Good point @rojo. They are the ones wanting to strip as much dignity and money away from the poor as they can. They are the ones demanding silly-ass drug tests for welfare recipients so hopefully they can be denied benefits. They are too narrow minded (stupid?) to realize that the vast majority of people who get welfare only get it because they have children. It is the children who will lose a roof over their heads, and food on the table. They don’t think of that.
@JLeslie I can’t imagine anyone on this green earth would would consider themselves “Pro” abortion. No one wants it. But some women find themselves in tough situations sometimes, even if all precautions were taken, and they’re often left alone to deal with the consequences.
The biggest hypocrisy I can think of was when that anti-abortion moron took George Tiller’s life.
They day they can take the pre-19 week fetus and install it in someone else’s body to be a parasite off of, is the day there will be a better choice, but until then, I stand up for the right for a woman’s domain over her own body. If you want to defend the bacteria and viruses that also want to dominate a person’s body… then you can call yourselves pro-life, but until then, you are defending a species that needs no more help in dominating and depleting it’s societies and planet of resources. We need to limit our numbers NOW more than ever and anyone who stands in the way is ignorant of the bigger picture. We need to avoid pregnancies. If pregnancies occur that are unwanted, we need to come to terms with the fact that they need to end and end quickly and without repercussions because it will be what is best for the planet and for the local society. Being short sighted and strong minded about this is only going to harm all of us.
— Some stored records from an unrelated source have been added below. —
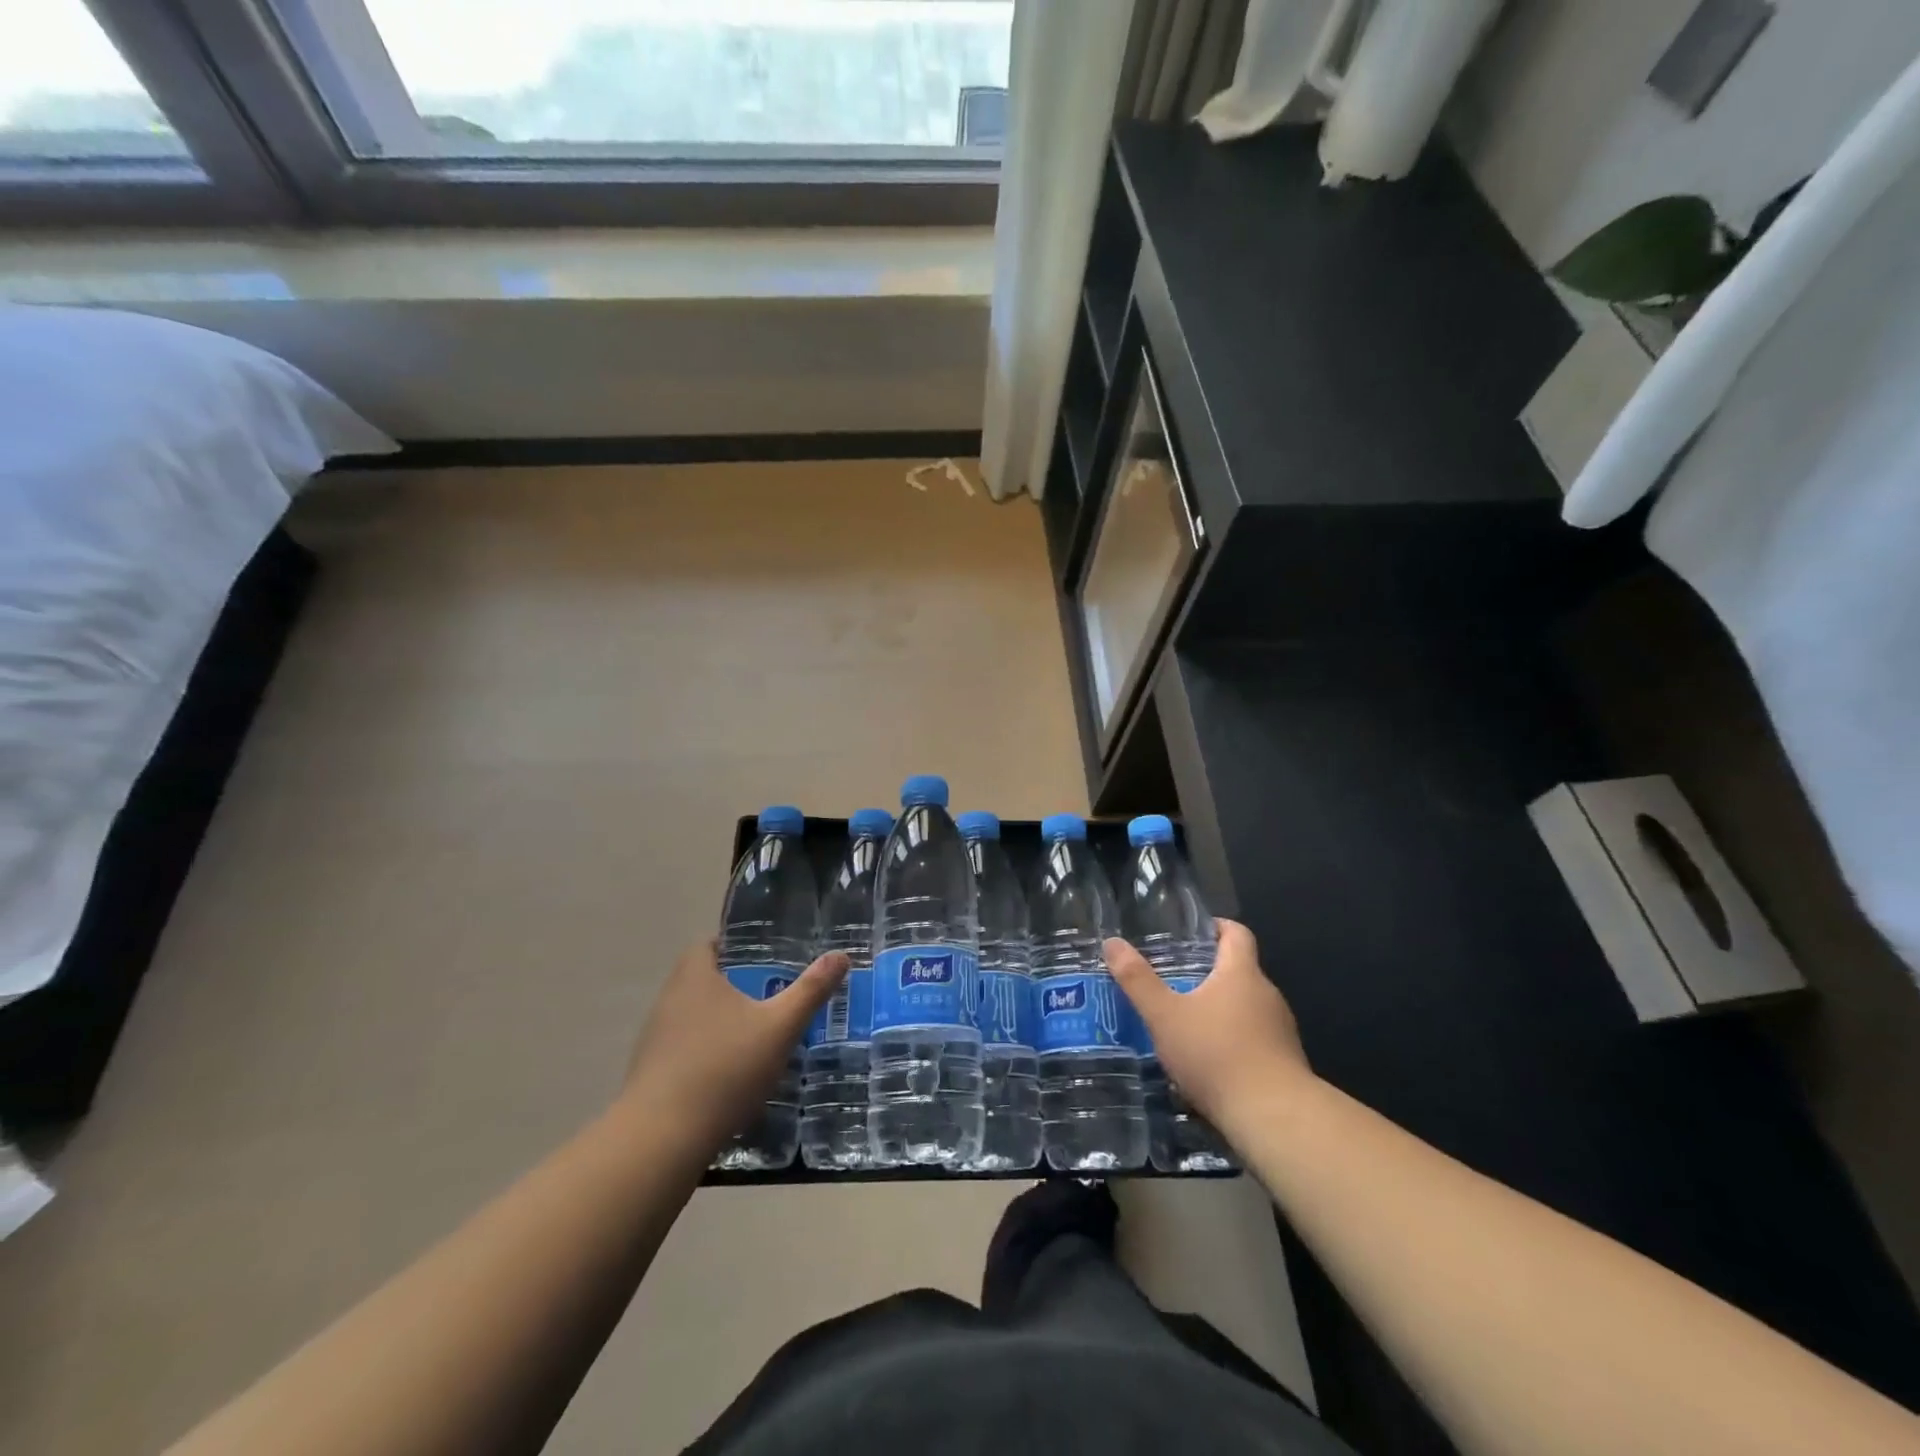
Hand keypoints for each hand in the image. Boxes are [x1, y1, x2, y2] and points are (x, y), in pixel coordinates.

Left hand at [618, 940, 848, 1155]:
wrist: (661, 1140)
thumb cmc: (724, 1069)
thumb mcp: (780, 1027)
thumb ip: (811, 990)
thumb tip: (840, 955)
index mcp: (695, 976)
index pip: (711, 945)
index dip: (738, 947)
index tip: (767, 958)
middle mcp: (669, 999)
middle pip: (704, 980)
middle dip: (737, 985)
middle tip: (774, 995)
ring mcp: (655, 1039)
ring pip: (695, 1016)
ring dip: (722, 1021)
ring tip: (759, 1035)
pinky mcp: (651, 1074)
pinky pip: (685, 1049)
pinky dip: (708, 1052)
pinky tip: (732, 1075)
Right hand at [1104, 920, 1312, 1135]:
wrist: (1274, 1119)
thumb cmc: (1216, 1054)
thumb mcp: (1165, 1016)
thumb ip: (1137, 980)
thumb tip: (1112, 943)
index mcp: (1241, 973)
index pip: (1236, 933)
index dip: (1216, 927)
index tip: (1192, 933)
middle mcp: (1267, 995)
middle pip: (1240, 971)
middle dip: (1209, 973)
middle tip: (1173, 980)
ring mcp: (1281, 1030)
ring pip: (1247, 1007)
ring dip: (1220, 1010)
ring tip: (1185, 1022)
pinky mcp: (1285, 1063)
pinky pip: (1255, 1039)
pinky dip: (1233, 1041)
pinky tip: (1208, 1061)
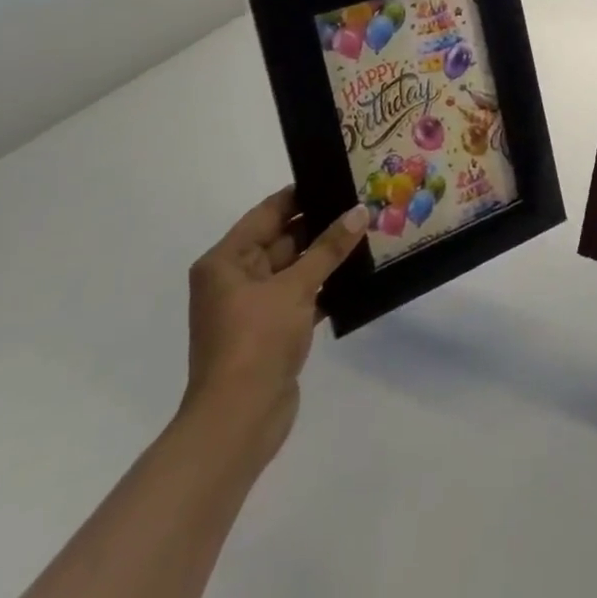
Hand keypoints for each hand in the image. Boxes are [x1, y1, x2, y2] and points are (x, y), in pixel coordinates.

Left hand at [180, 187, 368, 465]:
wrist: (238, 421)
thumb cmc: (256, 341)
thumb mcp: (296, 287)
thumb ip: (329, 247)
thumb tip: (360, 210)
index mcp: (227, 261)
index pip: (268, 212)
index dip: (303, 194)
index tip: (339, 176)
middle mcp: (235, 279)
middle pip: (283, 238)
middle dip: (322, 224)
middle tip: (364, 203)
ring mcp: (253, 306)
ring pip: (295, 267)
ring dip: (327, 255)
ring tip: (369, 231)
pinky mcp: (272, 329)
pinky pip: (302, 293)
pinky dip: (326, 284)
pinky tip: (359, 272)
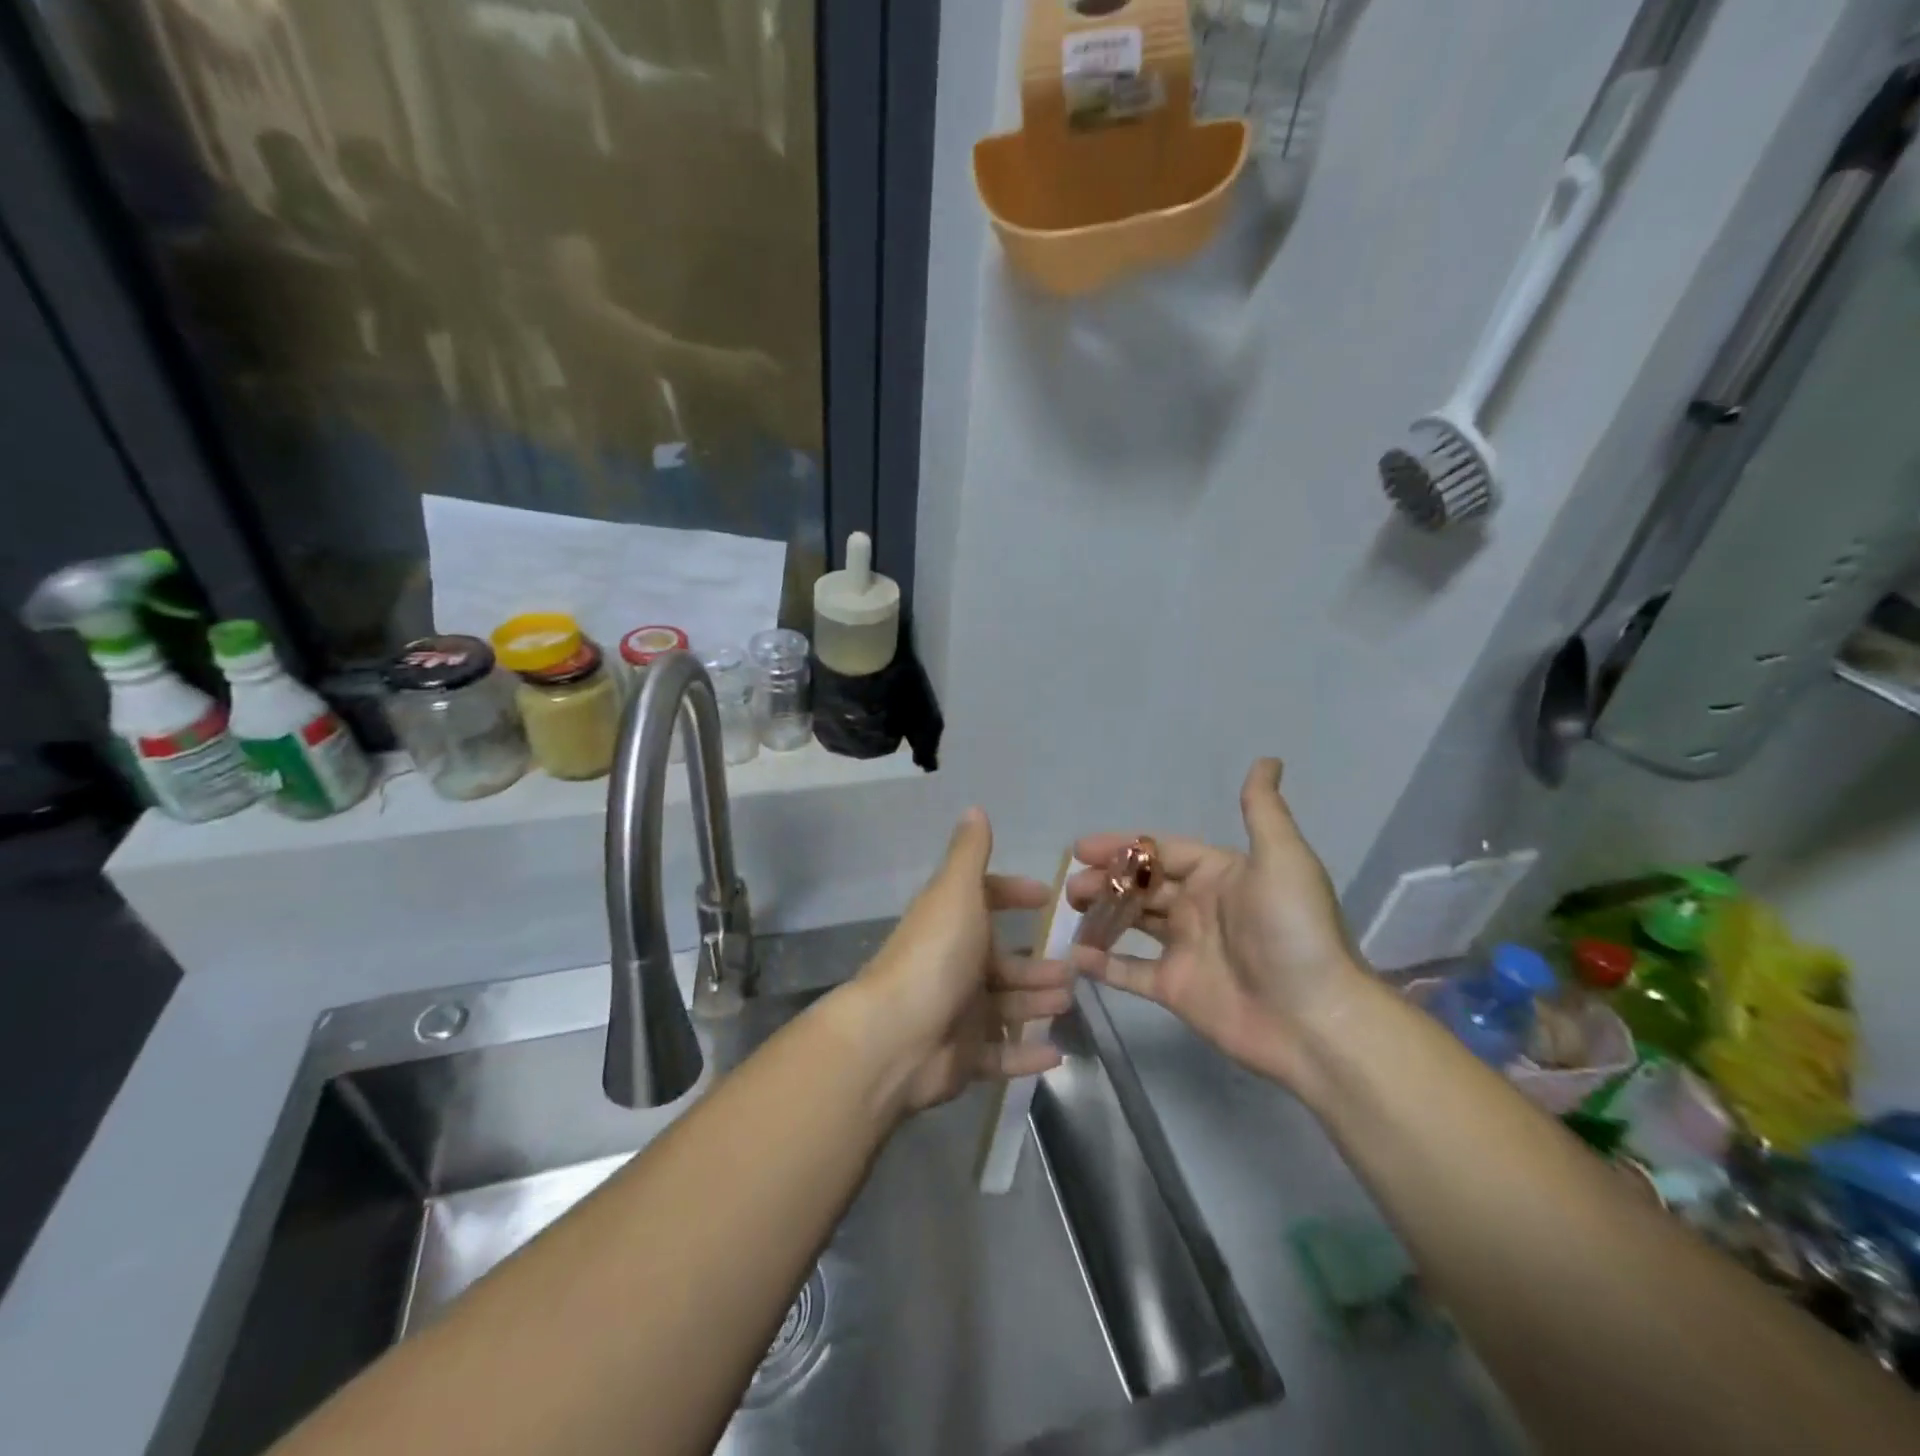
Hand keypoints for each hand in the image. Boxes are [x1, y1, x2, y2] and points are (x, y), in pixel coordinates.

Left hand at [848, 810, 1073, 1114]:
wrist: (895, 1037)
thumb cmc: (935, 956)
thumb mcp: (956, 893)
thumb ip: (970, 853)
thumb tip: (974, 807)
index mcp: (951, 923)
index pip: (984, 901)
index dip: (1013, 895)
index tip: (1047, 898)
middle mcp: (953, 964)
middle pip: (1001, 961)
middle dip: (1036, 963)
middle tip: (1074, 967)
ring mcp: (956, 1013)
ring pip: (1006, 1006)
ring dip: (1037, 1002)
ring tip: (1069, 1002)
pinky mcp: (961, 1057)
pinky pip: (1001, 1056)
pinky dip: (1026, 1055)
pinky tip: (1058, 1054)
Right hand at [1068, 760, 1363, 1093]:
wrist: (1315, 1018)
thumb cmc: (1293, 931)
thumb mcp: (1282, 859)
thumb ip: (1262, 810)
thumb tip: (1268, 759)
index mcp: (1218, 875)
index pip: (1160, 852)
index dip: (1122, 847)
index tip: (1081, 848)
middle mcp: (1199, 907)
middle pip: (1141, 885)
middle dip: (1105, 880)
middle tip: (1071, 886)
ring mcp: (1185, 950)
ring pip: (1132, 922)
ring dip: (1100, 913)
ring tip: (1068, 910)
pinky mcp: (1175, 990)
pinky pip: (1131, 972)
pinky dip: (1103, 965)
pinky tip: (1074, 956)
@Dutchess_III Pro-abortion to me means pro the availability of abortion. I don’t see how someone can get an abortion and not say they are in favor of abortion. It doesn’t mean they are happy about it, it just means (to me) they want the option to exist. I guess it just depends how you define it.
I thought about this Q today while watching the Republican debate. Governor Scott supports no abortion exceptions not even to protect the life of the mother. That makes me sick. Deal breaker. Even if you are pro-life do you want a law deciding for women that they must die for a fetus? Do you even want to associate with someone who believes they get to decide an adult life that prospers, is responsible for other children they have (if they have other children) who is healthy otherwise and can possibly go on to create more life should die for a fetus that might not make it anyway? Pregnancies fail all the time. If a woman wants to give her life for a fetus then fine, I disagree with it, but I accept it. Someone else deciding that for her? How can anyone be ok with that? His ideal world would give women no medical control of their bodies, they would be imprisoned.
The pro-life movement is not about abortion at all @JLeslie. The whole “it is a human from conception” argument is but a cover for the real reason. It is about punishing women for having sex; the premise being that if women cannot get an abortion then fear of pregnancy will keep them from being promiscuous. Deep down inside they do not look upon a child as a gift from their god but as a punishment from him; a consequence for your improper actions that you now have to live with for the next eighteen years or so.
I am not sure what the fear of sex is or where it comes from but restricting or limiting abortion is about control and manipulation of an entire gender. It is about keeping women subservient to men. Scary thing is there is a sizable contingent of women out there who are comfortable with the concept of having males in charge of them and want all women to abide by the same.
It’s amazing how many sanctimonious, pro-life males suddenly become pro-abortion when their mistresses get pregnant.